Arkansas' statues in the U.S. Capitol are of the late attorney Uriah M. Rose and the late U.S. Sen. and Gov. James P. Clarke. They were placed there about 100 years ago.

Wallace told fellow senators that most of the people attending the committee meeting in the Old Supreme Courtroom "couldn't tell us the names of the two statues ... unless we look it up."

Bates was a civil-rights leader and a mentor to the Little Rock Nine, who desegregated Central High School in Little Rock in 1957. Cash's songs touched the soul of the common man throughout Arkansas, he said.

[RELATED: Complete Democrat-Gazette coverage of the Arkansas Legislature]

"They represent us today. They represent Arkansas today. They represent part of our history," Wallace said.

This statue of James P. Clarke is one of two representing Arkansas in the U.S. Capitol. It is in the visitor center and was donated by the state in 1921. (Photo from the website of the National Statuary Hall Collection)
This statue of James P. Clarke is one of two representing Arkansas in the U.S. Capitol. It is in the visitor center and was donated by the state in 1921. (Photo from the website of the National Statuary Hall Collection)

But Sen. Bill Sample, R-Hot Springs, said, "I just feel like somebody like Sam Walton would be a much better person to represent the state of Arkansas because he created the largest retail business in the world," referring to Walmart Inc.

"I can't vote for the bill as it presently is," Sample said.

"I somewhat feel the same," Sen. Jimmy Hickey, R-Texarkana, added. He said he favors having Bates' statue representing Arkansas in the U.S. Capitol.

Sen. Will Bond, D-Little Rock, asked about the status of other legislation on the statues.

"Like constitutional amendments, there could be a battle over which ones we decided on," Bond said.

"We have had opportunity in past sessions to do this and this is the first time we presented this" in the Senate committee, Wallace replied. Bills on replacing the statues were introduced in 2001, 2003 and 2017, but they didn't go anywhere.

Afterward, Hester said, "We are going to have a statuary bill.

"We are getting a lot closer to filing it," said Hester, who is the Senate Republican leader. "I don't want to say who, but I have been visiting with some extended family of the people we wish to put up and I think it would be the general consensus of this committee. But I'm not comfortable saying yet because we [have] not finished discussions with families."

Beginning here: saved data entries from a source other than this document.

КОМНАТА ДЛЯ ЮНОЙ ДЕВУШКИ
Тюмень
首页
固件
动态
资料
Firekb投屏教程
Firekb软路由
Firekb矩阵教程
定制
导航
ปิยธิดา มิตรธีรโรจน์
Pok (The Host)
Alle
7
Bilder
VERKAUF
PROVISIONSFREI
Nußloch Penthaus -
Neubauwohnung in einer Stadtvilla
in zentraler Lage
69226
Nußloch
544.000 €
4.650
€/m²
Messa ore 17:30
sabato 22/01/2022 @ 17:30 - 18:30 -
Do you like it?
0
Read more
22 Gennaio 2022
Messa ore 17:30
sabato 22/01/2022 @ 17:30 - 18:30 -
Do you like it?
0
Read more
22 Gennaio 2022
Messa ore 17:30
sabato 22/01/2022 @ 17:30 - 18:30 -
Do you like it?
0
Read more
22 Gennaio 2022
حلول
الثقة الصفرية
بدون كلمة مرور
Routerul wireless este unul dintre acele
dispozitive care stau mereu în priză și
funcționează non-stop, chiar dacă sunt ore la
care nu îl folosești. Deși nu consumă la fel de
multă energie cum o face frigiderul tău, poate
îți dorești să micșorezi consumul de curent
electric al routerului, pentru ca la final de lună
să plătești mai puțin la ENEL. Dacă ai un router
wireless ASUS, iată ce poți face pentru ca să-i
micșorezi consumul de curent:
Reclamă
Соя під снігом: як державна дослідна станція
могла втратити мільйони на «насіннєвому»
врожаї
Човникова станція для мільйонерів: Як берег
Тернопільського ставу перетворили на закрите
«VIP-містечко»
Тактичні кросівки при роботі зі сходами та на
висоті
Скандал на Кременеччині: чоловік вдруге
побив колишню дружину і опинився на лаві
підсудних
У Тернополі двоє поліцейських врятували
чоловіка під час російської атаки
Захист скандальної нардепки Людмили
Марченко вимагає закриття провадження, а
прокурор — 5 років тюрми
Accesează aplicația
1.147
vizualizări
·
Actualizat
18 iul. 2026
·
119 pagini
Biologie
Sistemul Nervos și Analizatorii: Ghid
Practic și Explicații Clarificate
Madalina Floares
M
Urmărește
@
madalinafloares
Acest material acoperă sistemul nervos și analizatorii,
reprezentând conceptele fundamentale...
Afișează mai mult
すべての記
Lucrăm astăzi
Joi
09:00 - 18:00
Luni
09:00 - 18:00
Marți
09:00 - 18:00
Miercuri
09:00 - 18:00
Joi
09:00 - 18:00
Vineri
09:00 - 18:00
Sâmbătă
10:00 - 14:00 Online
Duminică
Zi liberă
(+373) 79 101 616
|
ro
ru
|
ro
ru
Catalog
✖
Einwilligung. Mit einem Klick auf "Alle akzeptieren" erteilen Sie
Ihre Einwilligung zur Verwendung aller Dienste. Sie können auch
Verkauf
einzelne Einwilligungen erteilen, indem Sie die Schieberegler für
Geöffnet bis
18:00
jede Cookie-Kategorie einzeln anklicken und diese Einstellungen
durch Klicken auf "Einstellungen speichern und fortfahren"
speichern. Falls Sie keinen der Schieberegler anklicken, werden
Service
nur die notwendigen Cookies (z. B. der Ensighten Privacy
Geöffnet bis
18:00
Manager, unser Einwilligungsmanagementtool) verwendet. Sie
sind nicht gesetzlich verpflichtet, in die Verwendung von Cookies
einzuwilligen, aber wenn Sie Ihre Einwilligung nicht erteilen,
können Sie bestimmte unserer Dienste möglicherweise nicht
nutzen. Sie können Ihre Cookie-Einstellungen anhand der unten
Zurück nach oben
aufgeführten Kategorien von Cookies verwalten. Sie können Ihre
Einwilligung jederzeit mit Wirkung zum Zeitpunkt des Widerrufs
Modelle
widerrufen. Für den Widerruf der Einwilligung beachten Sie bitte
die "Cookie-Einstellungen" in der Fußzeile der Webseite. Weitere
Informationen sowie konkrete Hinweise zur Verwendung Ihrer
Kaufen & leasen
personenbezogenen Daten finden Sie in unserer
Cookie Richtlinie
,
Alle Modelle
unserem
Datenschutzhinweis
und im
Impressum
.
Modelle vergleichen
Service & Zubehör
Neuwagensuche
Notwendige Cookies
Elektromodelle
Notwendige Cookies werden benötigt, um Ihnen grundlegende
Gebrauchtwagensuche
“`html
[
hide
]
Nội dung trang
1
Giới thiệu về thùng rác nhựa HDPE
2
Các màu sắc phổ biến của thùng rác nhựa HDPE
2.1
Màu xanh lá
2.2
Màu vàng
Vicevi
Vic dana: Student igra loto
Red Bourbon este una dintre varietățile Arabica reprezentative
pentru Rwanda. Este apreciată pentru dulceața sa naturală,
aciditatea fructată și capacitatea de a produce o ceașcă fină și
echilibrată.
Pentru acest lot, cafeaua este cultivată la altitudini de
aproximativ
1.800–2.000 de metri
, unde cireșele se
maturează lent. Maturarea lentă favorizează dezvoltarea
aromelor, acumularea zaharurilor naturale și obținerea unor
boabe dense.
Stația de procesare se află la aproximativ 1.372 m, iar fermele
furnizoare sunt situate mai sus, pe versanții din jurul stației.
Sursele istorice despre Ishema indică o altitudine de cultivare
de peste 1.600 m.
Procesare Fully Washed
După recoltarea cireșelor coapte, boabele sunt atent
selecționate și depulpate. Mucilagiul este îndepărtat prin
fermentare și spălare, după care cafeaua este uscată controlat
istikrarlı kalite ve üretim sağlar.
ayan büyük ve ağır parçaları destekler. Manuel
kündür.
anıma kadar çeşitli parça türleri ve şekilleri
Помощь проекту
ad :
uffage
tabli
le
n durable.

In September, Hester said his draft legislation then would authorize statues of one of the Little Rock Nine and of Adam Brown of Hot Springs, a U.S. Navy SEAL who died in combat in Afghanistan in 2010.

Under SB75, the Arkansas secretary of state would enter into all agreements required by federal law to replace both statues in the National Statuary Hall Collection and coordinate the replacement with the Capitol Arts and Grounds Commission.

The commission would receive funds to complete, transport, display and maintain the statues. The funds could come from appropriations and private gifts, grants and donations from individuals and organizations. The commission would select the sculptor and relocate the existing statues.

In 1864, Congress passed a law inviting each state to submit up to two bronze or marble statues to be placed in what is now known as Statuary Hall. As the number of states grew, the statues spread to other areas of the Capitol.

In 1917, the Legislature approved a marble statue of Rose, who helped found the Rose Law Firm and the American Bar Association. In 1921, the Legislature approved a marble statue of Clarke, who was governor from 1895-97 and a U.S. senator from 1903-16. Clarke is the great-great-grandfather of former state Rep. Clarke Tucker, a Democrat from Little Rock who lost a bid to oust Republican U.S. Rep. French Hill of Little Rock in November.

In October, Tucker wrote in a guest column for the Arkansas Times that "my family is now aware of a statement Sen. Clarke made when he was running for governor in 1894, when he reportedly said: 'The people of the South looked to the Democratic Party to preserve the white standards of civilization.'" Tucker said he and his family condemned that statement. He said new statues were needed.